---- QUOTED PASSAGE

Is your edge worse,than out of the box ?

The grind is probably thick at or right behind the edge. Many times,this is the problem
Originally Posted by VinceM
Is your edge worse,than out of the box ?

The grind is probably thick at or right behind the edge. Many times,this is the problem


no! its now better, than it was as it came out of the box/wrapper, but its still not up to the standards I can generally get on a good piece of steel to produce a true shaving sharp edge
That blade is ground thick so idiots won't chip it doing stupid SURVIVAL tests with it. It will need reprofiling before it will take a really good edge. That said, it should still get sharp enough to scrape hair. Try to get it sharp enough to catch on a fingernail with stones, then strop it away from the edge on brown box cardboard.
With thick blades I either do a convex edge or make two angles on the edge so that when I work the final edge I'm not trying to take material off a very wide edge which takes forever and never really works.
With thick blades I either do a convex edge or make two angles on the edge so that when I work the final edge I'm not trying to take material off a very wide edge which takes forever and never really works.r

Page down in this link to the edge picture
[img]http://www.tameshigiri.ca/2014/01/07/razor-edged-how-sharp-is-sharp/[/img]
more and more often these days, I opt for a convex edge. I am working on a D/P (Doug Dart) custom now. Never did like the edge profile, and it's going to be a convex now.

--------
---- INFORMATION SUPPLIED

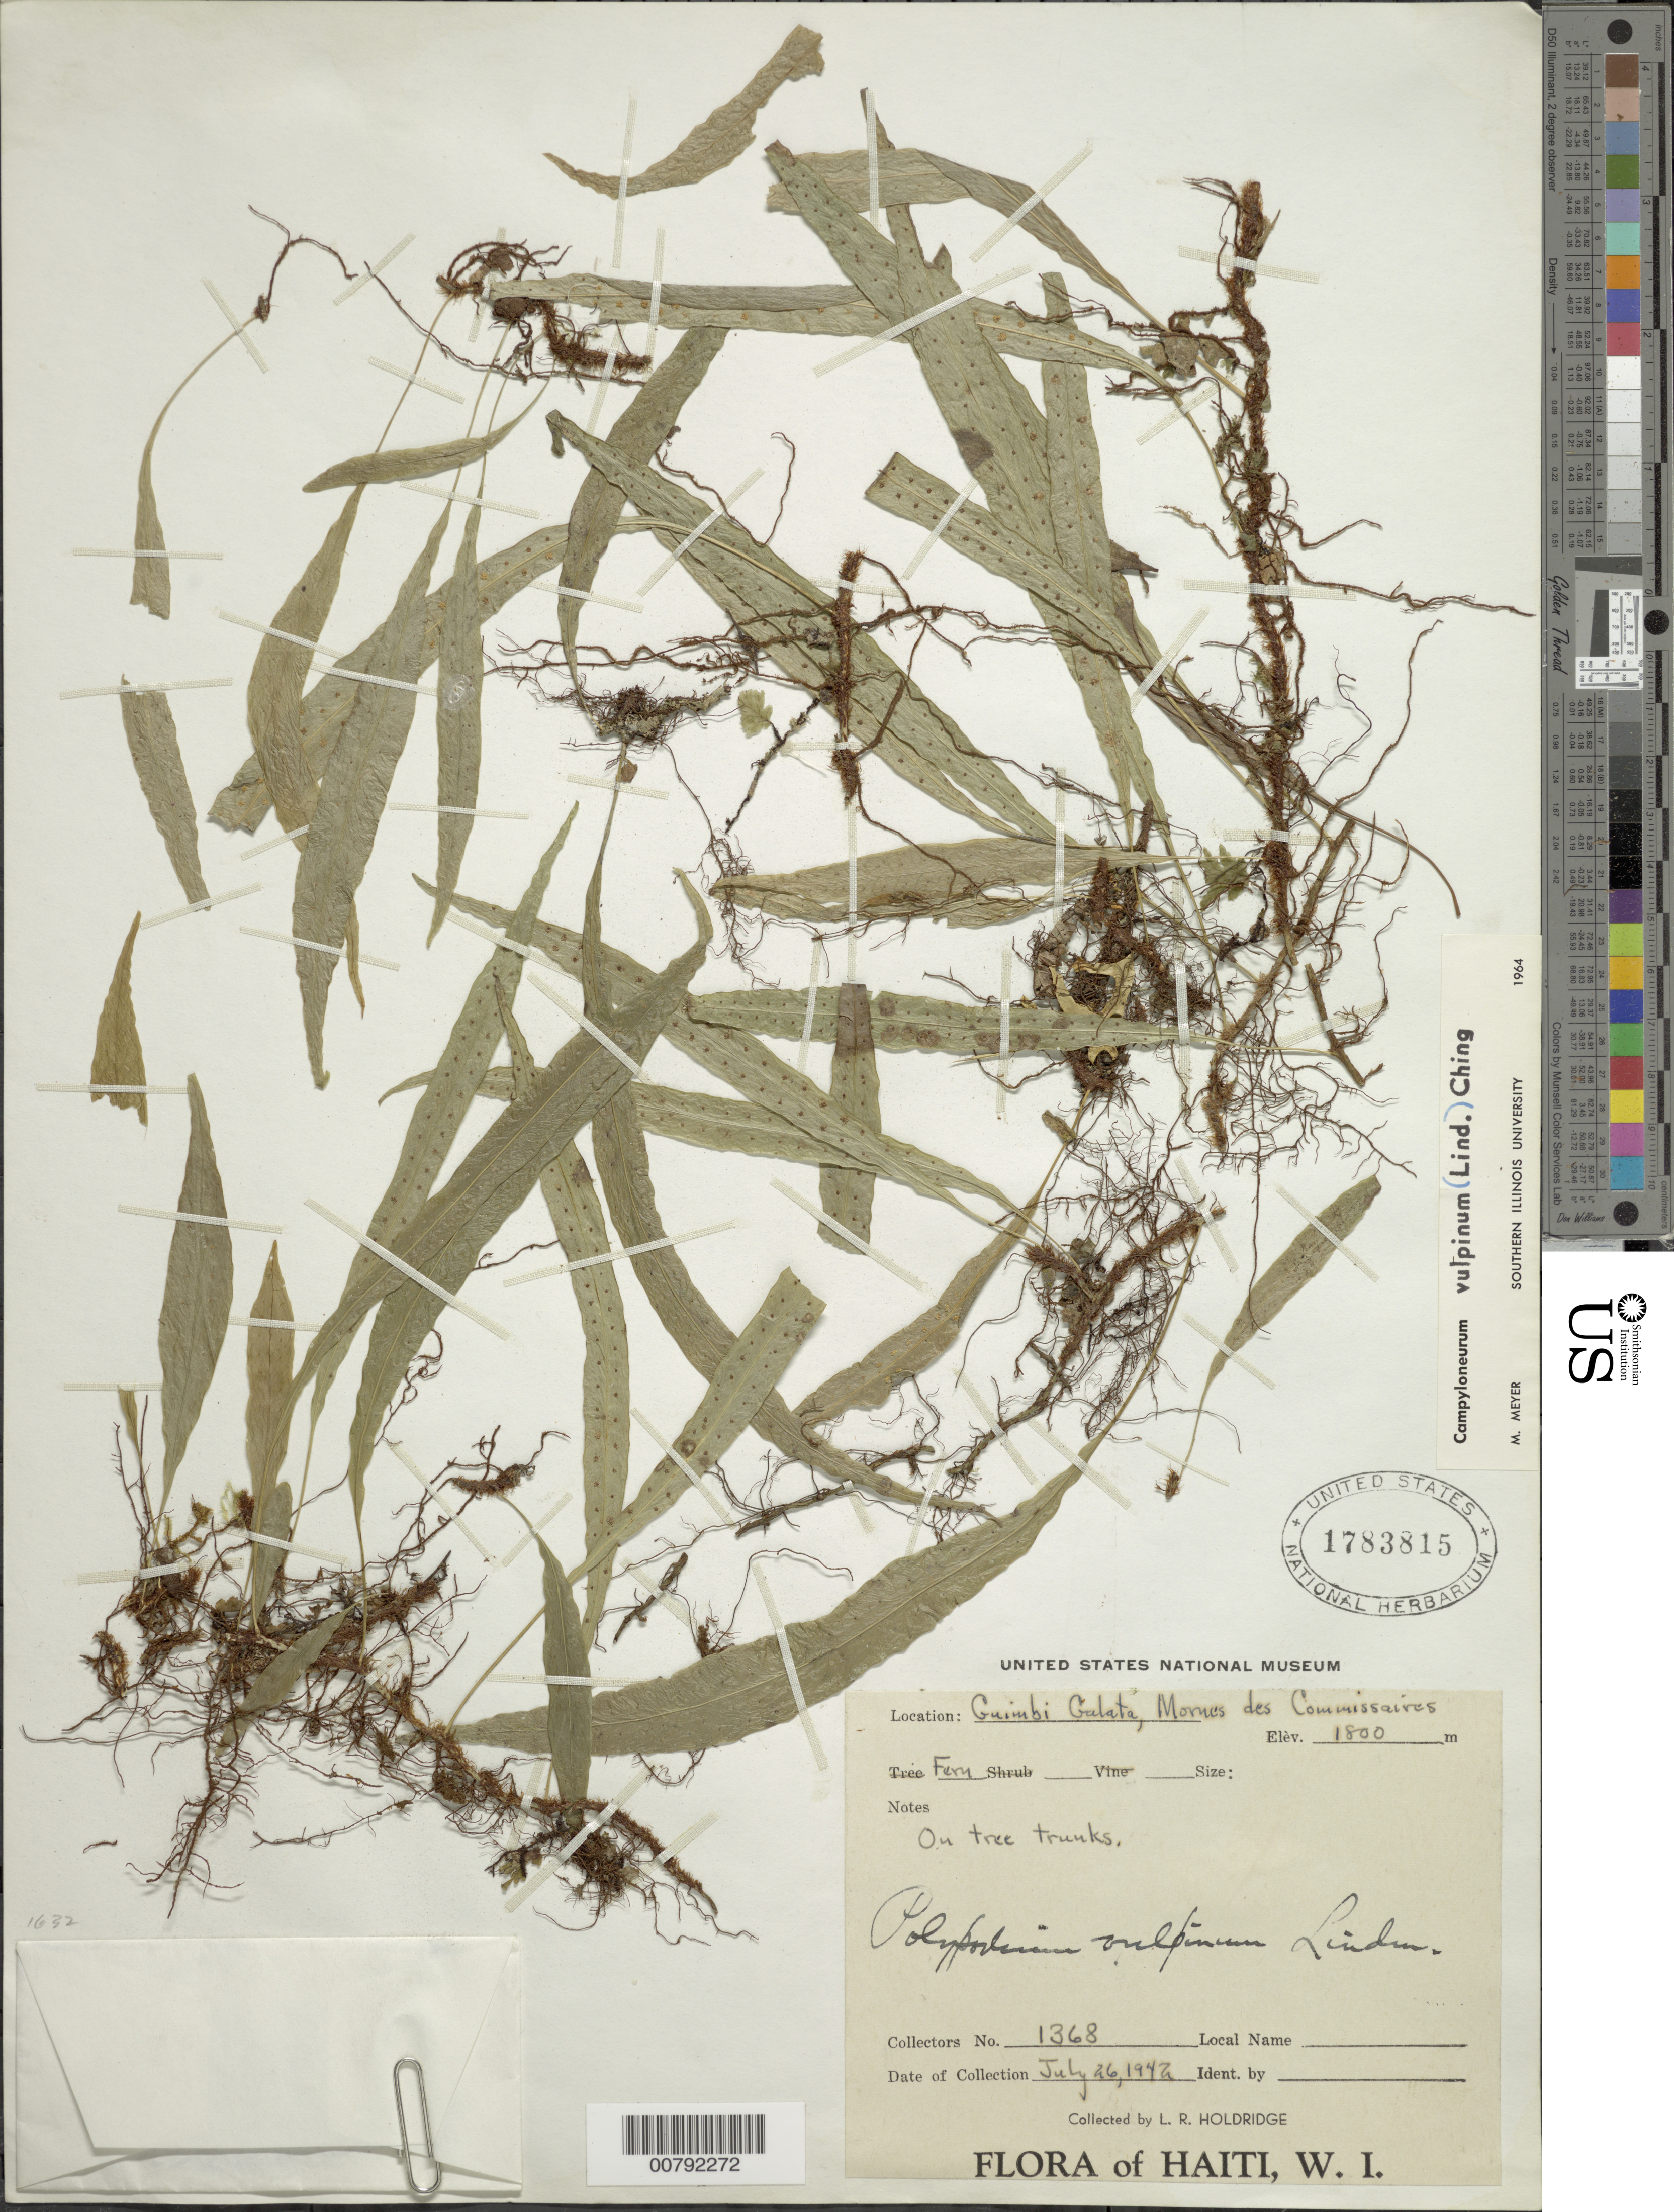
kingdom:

--------

TASK GOAL: In the sharpening discussion above, rewrite the paragraph beginning "That blade is ground thick" as a short bulleted list that keeps its main facts.

TASK ANSWER:
- The blade is ground thick so that careless users won't chip it during "survival" tests.
- It will need reprofiling before it takes a really good edge.
- It should still get sharp enough to scrape hair.
- Use stones to get it sharp enough to catch on a fingernail.
- Then strop it, moving away from the edge, on brown box cardboard.